── ANGEZEIGTER TEXT ──
02.03.2016
FOTOS UND TEXT: Ines Tanner

Patrizia und Mauro Vietri-Loosli begutachten mit Kurt Loosli die neu angekommene Strickwolle.

Inländische Strickwaren

In der Schweiz produzieren ist möglich

Dank Mut, neuen Ideen und Risikobereitschaft trotzt die in der dritten Generation geführte Schweizer Firma Frilo der Frankenstärke. Das Unternehmen exportiert gar bis zu 70 Prozent der Strickwaren.

Die Emmentaler Strickwarenfabrik schreibt schweizerische Erfolgsgeschichte. Von aussen deutet nichts darauf hin, dass im alten Fabrikgebäude in Huttwil (BE) acht Mitarbeiterinnen jährlich zwischen 20 000 und 25 000 vorwiegend für Babys und Kinder hergestellte Kleidungsstücke anfertigen. In einer Zeit mit täglichen Klagen wegen des Frankenschocks beweisen Patrizia und Mauro Vietri-Loosli, dass heimische Firmen, auch Familienunternehmen, ertragsreich produzieren können.
───
── BEREITGESTELLTES MATERIAL ──
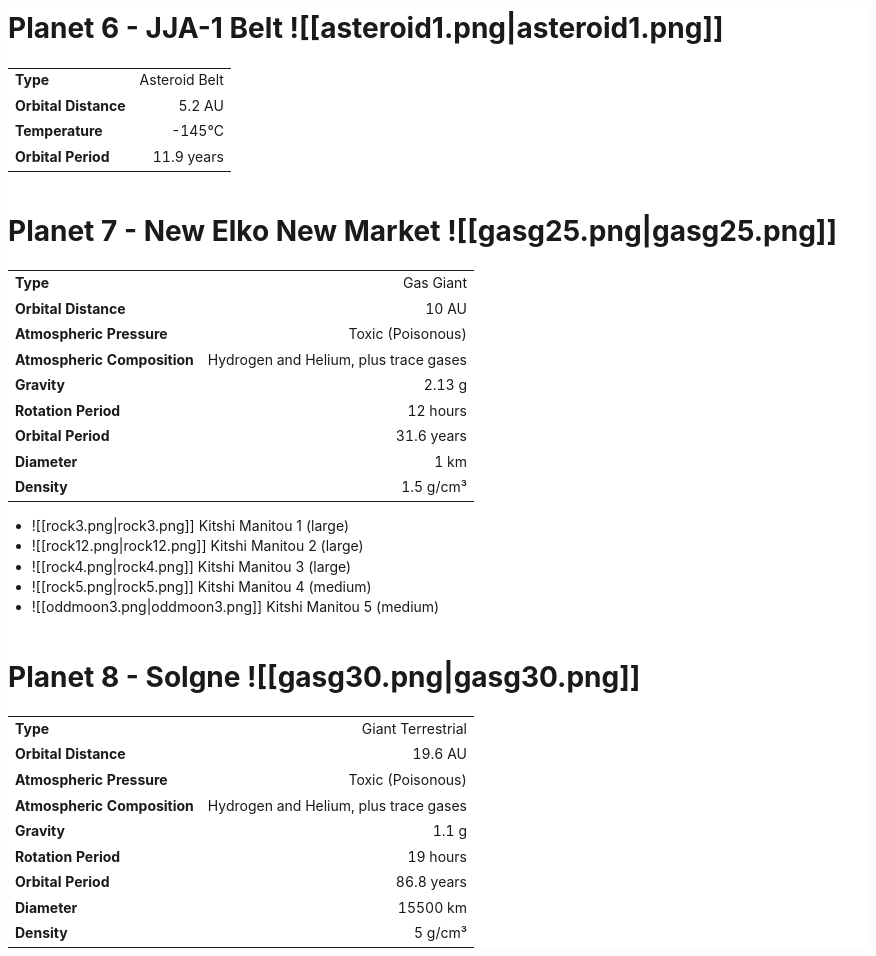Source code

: 
# Planet 6 - JJA-1 Belt ![[asteroid1.png\|asteroid1.png]]
|                             |                           |
| --------------------------- | -------------------------:|
| **Type**                    |             Asteroid Belt |
| **Orbital Distance**        |   5.2 AU |
| **Temperature**             |    -145°C |
| **Orbital Period** | 11.9 years |





# Planet 7 - New Elko New Market ![[gasg25.png\|gasg25.png]]
|                             |                           |
| --------------------------- | -------------------------:|
| **Type**                    |             Gas Giant |
| **Orbital Distance**        |   10 AU |
| **Atmospheric Pressure**    |       Toxic (Poisonous) |
| **Atmospheric Composition** |      Hydrogen and Helium, plus trace gases |
| **Gravity**                 |        2.13 g |
| **Rotation Period**         |  12 hours |
| **Orbital Period** | 31.6 years |
| **Diameter**                |      1 km | 
| **Density**                 |    1.5 g/cm³ |



- ![[rock3.png\|rock3.png]] Kitshi Manitou 1 (large)
- ![[rock12.png\|rock12.png]] Kitshi Manitou 2 (large)
- ![[rock4.png\|rock4.png]] Kitshi Manitou 3 (large)
- ![[rock5.png\|rock5.png]] Kitshi Manitou 4 (medium)
- ![[oddmoon3.png\|oddmoon3.png]] Kitshi Manitou 5 (medium)


# Planet 8 - Solgne ![[gasg30.png\|gasg30.png]]
|                             |                           |
| --------------------------- | -------------------------:|
| **Type**                    |             Giant Terrestrial |
| **Orbital Distance**        |   19.6 AU |
| **Atmospheric Pressure**    |       Toxic (Poisonous) |
| **Atmospheric Composition** |      Hydrogen and Helium, plus trace gases |
| **Gravity**                 |        1.1 g |
| **Rotation Period**         |  19 hours |
| **Orbital Period** | 86.8 years |
| **Diameter**                |      15500 km | 
| **Density**                 |    5 g/cm³ |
───
- **AUFGABE A**: Prüfe anhand des Artikels über die Strickwarenfirma Frilo, ob die folgenden Aussagen zutreffen: (i) Die Firma Frilo wird in der dritten Generation geführt. (ii) Im Fabrikgebäude in Huttwil arbeiten zwölf Mitarbeiterinnen. (iii) Die Kleidungsstücke werden vorwiegend für Erwachsene hergestellt. Beantworte jede Aussage mit Ja oder Nein und zitiere die entscheidenden Worte des Textes wörtlich.
- **AUFGABE B**: Schreibe den Artikel über die Emmentaler Strickwarenfabrik Frilo im Anschluss an seinen letzten Satz weiter.

- **ANTWORT A**:
(i) Ja: „die in der dritten Generation geführte Schweizer Firma Frilo“
(ii) Nein: „acht Mitarbeiterinnen“
(iii) Nein: „vorwiegend für Babys und Kinder hergestellte Kleidungsstücke“

- **ANTWORT B**:
Das Ehepaar führt Frilo in der dritten Generation. «Die letzten acht Jahre, seit wir in den Betrieb eingestiegen sind, waren sehr anstrengend. Wir müssen ständig dranbleiben», erinnert sich Patrizia Vietri-Loosli. Ob in den Ferien oder an Wochenenden, die beiden verbrachten keinen Tag, ohne E-Mails zu bearbeiten. «Am Anfang mussten wir mit sehr wenig durchs Leben. Mittlerweile haben wir die Firma auf eine gesunde Basis gebracht. Das ermöglicht uns, gut davon zu leben. Das ist die Hauptsache.»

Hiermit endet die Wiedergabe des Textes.